One of the more complicated issues social, behavioral, and education research (SBER) investigators and IRBs might consider involves how to de-identify data for use in qualitative studies.

De-identifying data in a medical record for a clinical trial is very different from de-identifying data in a SBER study, says Laura A. Henderson, MA, senior IRB administrator of the committee on the use of human subjects at Harvard University in Cambridge, MA.

Removing identifiers in biomedical trial data requires a different set of considerations than removing identifiers in qualitative SBER research.

“Quantitative data can be much more readily de-identified and in a much cleaner way,” Henderson says. “In quantitative research, you might have an Excel spreadsheet and have separate fields for names, addresses, ZIP codes, demographic variables, and those kinds of things.”

Stripping data of those identifiers is simple. “Qualitative data is way different,” Henderson says. “In my field of culture anthropology, you might look at extremely detailed field notes — life histories, for instance.”

Investigators and IRBs must ask what de-identification looks like in this type of research. How do they take something that is, basically, defined by its context and richness of story and personal meaning, and de-identify it?

“In my field, if we’re interviewing somebody, it’s all about how their story is reflective of larger social realities,” Henderson says.

This information can be useful in research studies beyond the original study, she notes.

“We want to use it to its greatest capacity,” Henderson says. “People can examine what you’ve done and hold it up for peer review and take data and think about it in different ways and enrich common knowledge through new analysis.”

Researchers could replicate a study, building on existing data. They could take one data set and have it informed by another person’s data set.

“There’s a growing interest in pushing people to share their data and enabling them to provide an infrastructure to share their data,” Henderson says.

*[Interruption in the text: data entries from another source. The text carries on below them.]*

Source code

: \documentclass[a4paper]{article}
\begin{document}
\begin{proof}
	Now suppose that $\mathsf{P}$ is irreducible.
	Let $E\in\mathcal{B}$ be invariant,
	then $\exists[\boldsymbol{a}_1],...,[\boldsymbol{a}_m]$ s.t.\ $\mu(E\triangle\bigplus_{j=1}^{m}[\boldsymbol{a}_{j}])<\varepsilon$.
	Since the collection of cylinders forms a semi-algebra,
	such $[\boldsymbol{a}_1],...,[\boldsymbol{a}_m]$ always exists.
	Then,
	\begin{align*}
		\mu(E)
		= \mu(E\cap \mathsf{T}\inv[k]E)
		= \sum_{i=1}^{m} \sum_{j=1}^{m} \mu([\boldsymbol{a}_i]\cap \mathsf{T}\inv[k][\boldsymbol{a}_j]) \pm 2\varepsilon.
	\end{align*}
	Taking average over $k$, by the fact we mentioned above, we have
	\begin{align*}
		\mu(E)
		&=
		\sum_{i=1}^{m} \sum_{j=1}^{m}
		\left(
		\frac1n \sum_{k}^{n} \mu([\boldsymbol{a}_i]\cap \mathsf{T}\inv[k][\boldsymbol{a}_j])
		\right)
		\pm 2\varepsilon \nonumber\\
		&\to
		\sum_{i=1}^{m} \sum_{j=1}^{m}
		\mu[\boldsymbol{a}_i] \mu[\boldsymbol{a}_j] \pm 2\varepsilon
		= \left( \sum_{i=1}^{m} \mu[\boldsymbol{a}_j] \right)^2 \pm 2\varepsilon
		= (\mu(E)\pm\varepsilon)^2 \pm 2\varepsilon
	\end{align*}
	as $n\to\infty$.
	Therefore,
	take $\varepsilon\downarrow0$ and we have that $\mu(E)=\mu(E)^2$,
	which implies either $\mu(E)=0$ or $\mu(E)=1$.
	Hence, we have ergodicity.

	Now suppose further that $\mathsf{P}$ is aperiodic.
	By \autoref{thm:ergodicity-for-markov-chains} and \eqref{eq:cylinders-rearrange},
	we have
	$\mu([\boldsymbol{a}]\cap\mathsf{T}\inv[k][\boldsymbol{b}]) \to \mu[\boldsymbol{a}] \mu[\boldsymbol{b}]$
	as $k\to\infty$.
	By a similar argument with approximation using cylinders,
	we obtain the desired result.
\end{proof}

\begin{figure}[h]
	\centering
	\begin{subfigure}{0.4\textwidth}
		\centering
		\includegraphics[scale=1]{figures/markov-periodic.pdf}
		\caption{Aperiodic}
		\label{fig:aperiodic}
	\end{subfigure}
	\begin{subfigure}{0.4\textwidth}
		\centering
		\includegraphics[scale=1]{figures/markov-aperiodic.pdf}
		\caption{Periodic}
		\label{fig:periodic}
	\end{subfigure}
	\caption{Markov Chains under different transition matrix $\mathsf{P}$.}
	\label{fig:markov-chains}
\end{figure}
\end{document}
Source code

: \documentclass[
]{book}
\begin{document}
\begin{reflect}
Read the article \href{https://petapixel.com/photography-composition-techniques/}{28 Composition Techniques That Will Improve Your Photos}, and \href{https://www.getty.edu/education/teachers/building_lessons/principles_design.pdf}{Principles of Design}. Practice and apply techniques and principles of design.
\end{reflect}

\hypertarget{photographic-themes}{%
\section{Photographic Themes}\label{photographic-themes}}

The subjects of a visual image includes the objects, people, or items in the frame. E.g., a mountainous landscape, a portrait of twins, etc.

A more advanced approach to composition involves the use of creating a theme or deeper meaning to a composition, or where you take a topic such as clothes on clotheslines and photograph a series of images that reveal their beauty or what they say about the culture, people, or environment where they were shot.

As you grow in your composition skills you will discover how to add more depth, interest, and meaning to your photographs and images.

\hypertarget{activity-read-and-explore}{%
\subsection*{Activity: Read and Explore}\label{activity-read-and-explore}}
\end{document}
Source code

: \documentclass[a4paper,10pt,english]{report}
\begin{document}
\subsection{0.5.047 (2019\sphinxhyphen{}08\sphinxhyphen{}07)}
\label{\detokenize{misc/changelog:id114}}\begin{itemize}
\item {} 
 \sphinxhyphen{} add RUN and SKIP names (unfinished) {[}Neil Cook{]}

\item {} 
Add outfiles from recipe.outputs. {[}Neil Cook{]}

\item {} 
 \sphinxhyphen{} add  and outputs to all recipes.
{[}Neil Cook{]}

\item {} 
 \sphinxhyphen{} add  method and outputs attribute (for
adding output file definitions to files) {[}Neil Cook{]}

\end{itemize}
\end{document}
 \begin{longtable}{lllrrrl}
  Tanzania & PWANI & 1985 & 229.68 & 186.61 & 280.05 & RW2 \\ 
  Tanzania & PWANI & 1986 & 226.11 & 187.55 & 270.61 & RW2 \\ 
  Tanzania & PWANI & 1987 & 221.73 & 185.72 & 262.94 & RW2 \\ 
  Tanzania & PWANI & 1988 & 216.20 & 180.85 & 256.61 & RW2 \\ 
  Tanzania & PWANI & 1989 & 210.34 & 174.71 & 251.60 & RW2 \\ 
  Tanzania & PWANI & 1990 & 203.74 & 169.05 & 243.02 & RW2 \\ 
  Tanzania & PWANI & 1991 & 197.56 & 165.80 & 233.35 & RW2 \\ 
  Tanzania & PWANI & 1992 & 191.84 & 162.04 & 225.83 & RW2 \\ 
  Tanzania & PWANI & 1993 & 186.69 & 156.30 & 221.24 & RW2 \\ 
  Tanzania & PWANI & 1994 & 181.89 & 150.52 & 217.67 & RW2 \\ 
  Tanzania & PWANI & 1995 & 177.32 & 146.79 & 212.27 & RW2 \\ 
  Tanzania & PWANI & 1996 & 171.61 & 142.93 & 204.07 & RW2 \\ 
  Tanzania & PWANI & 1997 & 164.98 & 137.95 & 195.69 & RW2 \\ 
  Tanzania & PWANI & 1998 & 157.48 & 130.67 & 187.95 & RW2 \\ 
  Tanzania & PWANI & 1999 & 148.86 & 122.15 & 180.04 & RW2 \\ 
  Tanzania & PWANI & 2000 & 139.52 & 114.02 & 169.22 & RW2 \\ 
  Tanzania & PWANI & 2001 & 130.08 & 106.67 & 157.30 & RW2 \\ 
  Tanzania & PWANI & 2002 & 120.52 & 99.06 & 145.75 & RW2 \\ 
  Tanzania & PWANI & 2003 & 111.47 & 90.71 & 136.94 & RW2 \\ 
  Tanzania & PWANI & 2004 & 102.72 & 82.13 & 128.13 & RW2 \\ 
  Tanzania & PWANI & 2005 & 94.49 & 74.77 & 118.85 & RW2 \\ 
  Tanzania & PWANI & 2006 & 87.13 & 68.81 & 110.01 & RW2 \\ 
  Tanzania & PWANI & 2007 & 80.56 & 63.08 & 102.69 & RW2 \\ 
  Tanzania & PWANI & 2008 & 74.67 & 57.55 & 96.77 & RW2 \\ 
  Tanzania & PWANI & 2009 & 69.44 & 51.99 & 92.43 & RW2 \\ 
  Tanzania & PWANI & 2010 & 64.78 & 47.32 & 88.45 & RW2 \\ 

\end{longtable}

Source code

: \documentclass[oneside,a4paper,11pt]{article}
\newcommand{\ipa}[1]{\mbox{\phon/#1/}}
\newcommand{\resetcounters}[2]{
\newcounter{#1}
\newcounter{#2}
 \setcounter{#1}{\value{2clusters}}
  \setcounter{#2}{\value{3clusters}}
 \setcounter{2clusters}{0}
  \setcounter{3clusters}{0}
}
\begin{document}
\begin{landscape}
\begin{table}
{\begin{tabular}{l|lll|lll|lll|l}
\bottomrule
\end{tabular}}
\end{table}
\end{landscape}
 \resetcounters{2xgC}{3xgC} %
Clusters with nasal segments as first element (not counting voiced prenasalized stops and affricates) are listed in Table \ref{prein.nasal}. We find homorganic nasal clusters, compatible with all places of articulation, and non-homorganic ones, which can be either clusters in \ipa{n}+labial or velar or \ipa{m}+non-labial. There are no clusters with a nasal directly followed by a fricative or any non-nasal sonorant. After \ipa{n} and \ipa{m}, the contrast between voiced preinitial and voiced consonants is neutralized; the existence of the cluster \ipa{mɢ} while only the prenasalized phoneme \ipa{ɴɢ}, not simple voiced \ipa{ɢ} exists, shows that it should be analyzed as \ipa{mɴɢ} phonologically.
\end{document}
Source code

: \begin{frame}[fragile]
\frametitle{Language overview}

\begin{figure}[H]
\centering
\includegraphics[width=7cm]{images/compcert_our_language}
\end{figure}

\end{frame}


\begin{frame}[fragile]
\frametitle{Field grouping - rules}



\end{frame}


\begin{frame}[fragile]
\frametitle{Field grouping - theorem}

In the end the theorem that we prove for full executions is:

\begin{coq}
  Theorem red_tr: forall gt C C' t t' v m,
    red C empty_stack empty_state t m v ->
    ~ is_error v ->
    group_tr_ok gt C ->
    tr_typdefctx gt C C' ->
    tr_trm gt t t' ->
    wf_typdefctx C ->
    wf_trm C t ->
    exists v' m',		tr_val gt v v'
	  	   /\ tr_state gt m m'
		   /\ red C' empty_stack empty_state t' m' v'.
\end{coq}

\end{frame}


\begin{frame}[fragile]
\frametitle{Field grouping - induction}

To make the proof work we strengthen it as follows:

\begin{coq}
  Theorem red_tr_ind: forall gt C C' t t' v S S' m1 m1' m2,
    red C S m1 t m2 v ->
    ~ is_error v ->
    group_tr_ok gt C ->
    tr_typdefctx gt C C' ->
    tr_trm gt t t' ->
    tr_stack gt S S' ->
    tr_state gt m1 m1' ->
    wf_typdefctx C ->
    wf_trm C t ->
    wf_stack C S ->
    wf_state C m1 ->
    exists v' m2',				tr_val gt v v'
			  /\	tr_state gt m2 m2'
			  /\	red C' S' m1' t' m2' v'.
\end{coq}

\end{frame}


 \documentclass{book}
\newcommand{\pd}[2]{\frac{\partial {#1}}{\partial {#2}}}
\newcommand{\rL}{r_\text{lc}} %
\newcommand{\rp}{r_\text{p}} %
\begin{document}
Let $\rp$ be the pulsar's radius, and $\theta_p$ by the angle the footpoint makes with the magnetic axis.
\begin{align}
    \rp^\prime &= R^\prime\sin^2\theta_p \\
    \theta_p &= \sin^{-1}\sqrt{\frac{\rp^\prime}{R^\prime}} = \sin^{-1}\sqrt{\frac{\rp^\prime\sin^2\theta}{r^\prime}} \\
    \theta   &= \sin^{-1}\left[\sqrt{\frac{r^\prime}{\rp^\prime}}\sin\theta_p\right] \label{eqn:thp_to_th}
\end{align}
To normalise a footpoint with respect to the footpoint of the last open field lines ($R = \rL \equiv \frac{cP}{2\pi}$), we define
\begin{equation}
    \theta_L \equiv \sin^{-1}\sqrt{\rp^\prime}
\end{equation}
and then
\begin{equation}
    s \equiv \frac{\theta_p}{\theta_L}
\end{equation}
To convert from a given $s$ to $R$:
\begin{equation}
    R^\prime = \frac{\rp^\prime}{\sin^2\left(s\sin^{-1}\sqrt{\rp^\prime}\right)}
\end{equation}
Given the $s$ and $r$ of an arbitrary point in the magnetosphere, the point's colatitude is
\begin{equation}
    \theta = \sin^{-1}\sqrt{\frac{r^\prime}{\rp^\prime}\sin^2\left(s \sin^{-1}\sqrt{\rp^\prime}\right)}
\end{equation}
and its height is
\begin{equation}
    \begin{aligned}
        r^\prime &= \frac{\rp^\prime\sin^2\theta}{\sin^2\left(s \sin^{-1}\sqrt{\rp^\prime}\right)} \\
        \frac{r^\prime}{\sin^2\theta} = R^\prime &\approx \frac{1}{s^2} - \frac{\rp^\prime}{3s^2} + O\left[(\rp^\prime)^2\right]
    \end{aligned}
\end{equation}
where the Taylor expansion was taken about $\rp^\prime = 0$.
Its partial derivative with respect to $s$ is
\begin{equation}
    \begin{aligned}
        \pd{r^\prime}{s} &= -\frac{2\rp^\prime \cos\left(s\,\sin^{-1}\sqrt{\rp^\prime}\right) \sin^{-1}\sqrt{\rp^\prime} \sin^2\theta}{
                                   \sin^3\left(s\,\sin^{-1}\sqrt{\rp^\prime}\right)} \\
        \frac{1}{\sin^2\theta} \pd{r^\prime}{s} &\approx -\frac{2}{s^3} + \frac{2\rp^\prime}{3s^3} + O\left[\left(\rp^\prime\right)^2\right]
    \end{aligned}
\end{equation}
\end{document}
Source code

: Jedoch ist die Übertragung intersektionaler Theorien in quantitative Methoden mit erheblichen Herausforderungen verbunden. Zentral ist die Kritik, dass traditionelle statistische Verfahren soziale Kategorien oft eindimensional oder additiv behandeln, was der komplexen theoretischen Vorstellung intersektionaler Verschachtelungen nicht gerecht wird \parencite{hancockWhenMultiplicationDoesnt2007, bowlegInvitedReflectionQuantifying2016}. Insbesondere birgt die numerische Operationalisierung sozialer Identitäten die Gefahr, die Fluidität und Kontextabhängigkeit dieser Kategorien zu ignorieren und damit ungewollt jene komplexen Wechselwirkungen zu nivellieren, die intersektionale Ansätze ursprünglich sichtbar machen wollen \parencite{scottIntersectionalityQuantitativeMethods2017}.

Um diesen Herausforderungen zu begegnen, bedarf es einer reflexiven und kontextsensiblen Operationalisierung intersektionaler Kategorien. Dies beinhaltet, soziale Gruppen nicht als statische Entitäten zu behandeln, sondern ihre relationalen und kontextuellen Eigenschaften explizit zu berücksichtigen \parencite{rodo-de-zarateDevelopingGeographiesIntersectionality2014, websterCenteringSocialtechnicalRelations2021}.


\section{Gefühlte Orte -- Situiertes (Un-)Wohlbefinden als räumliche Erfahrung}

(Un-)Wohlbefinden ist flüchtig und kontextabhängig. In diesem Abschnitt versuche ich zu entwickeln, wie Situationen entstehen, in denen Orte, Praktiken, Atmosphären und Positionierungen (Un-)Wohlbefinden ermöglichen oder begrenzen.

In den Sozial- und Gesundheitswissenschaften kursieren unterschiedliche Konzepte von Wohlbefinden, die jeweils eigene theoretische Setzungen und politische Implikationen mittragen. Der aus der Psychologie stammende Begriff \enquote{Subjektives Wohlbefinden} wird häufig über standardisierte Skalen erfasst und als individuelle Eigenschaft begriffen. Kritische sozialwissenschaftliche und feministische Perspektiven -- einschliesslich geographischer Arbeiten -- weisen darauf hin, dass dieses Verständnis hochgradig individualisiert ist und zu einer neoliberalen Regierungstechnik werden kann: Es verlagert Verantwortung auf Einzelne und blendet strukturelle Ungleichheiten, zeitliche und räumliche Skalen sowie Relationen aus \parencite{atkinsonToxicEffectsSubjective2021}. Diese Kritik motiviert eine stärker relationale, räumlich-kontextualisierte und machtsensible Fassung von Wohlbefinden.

But this is where it becomes challenging. There are no easy answers to the dilemma of how to de-identify this type of information without rendering it useless.

“If you take out all of the stuff that can betray the identity of somebody, do you have anything left that can be used, or is it eviscerated of its core meaning?” Henderson asks. “Can you contribute something that actually has integrity and meaning if it’s that deeply qualitative?”

For example, a researcher could exchange the person’s home town with another town’s name or say the person is an aesthetician in place of the person’s job as a manicurist. These types of changes will mask the person’s identity, she explains.

“But can it then be misunderstood because too much meaning has been stripped from it?” Henderson asks. “Could something be misconstrued because it has lost all of that context?”

For example, what if the person being studied lived in a town near a former nuclear test area and this person’s childhood traumas were influenced by that regional context? Stripping the person of that place identity would change the way researchers might view the person’s social-behavioral issues.

Another issue to consider is how the de-identification is described in the informed consent.

Sometimes investigators anticipate an IRB requiring data destruction and will add to the informed consent that all identifiers will be destroyed in one or two years, Henderson says.

“They box themselves in to do it,” she says. “They don’t think through the other ways they could collect data and organize it for use further down the road.”

Also, the process of de-identification might conflict with what the study participant agreed to in the informed consent process.

“This might be a person who spent hours pouring their heart out about stuff deeply personal to them,” Henderson says. “If they saw that the next step of representation is to share the data, and all those things are missing from it making it much more generic in nature, then that could be a problem in how it might not jibe with the spirit of the consent process.”

IRBs will encounter this type of issue with long-term qualitative research, where the researcher is building up a relationship with informants over time, she says.

“That process of sharing information back to them and checking back with them is growing in acceptance within the framework from an IRB perspective, as part of a continual informed consent process,” she adds.

Sometimes, investigators might share with participants how their information has been changed. Henderson has seen this type of process described in protocols and sometimes intertwined with a research orientation that is informed by certain social theories.

“The best example of this is participatory action research,” she says. “It cuts across disciplines, but people who use that approach tend to be more on the humanistic side: public health, anthropology, smaller groups of individuals.”

Sharing research sometimes comes up when investigators want to return something of value to the community, as well as have an interest in speaking correctly on their behalf, Henderson says.

Also, some people who are interviewed for SBER studies have a personal interest in staying identified.

For example, Henderson’s thesis project was about trafficking and bonded labor. She met with youths at a rehabilitation center, which also served as a political action camp. The young people rescued were given literacy training, food, and housing, and they were taught to view their experiences differently. Rather than think of themselves as victims with no control over their lives, they were taught to transform their own narratives and stories to fit into a larger human rights narrative, she says.

As such, the children of various ages wanted to use their real names. They had no parental supervision and they had universally been abused. “They were seeking the public eye,” Henderson says.

The research took place in the 1990s in India, and Henderson received approval after a full board review.

For qualitative research and de-identification, the IRB’s role will depend on the data’s phase of use. If de-identification occurs for a secondary use, then the original IRB might no longer be involved, Henderson says.

“Investigators might take out certain identifiers before putting the data in a repository,” she says. “De-identification is time-consuming and very difficult to accomplish.”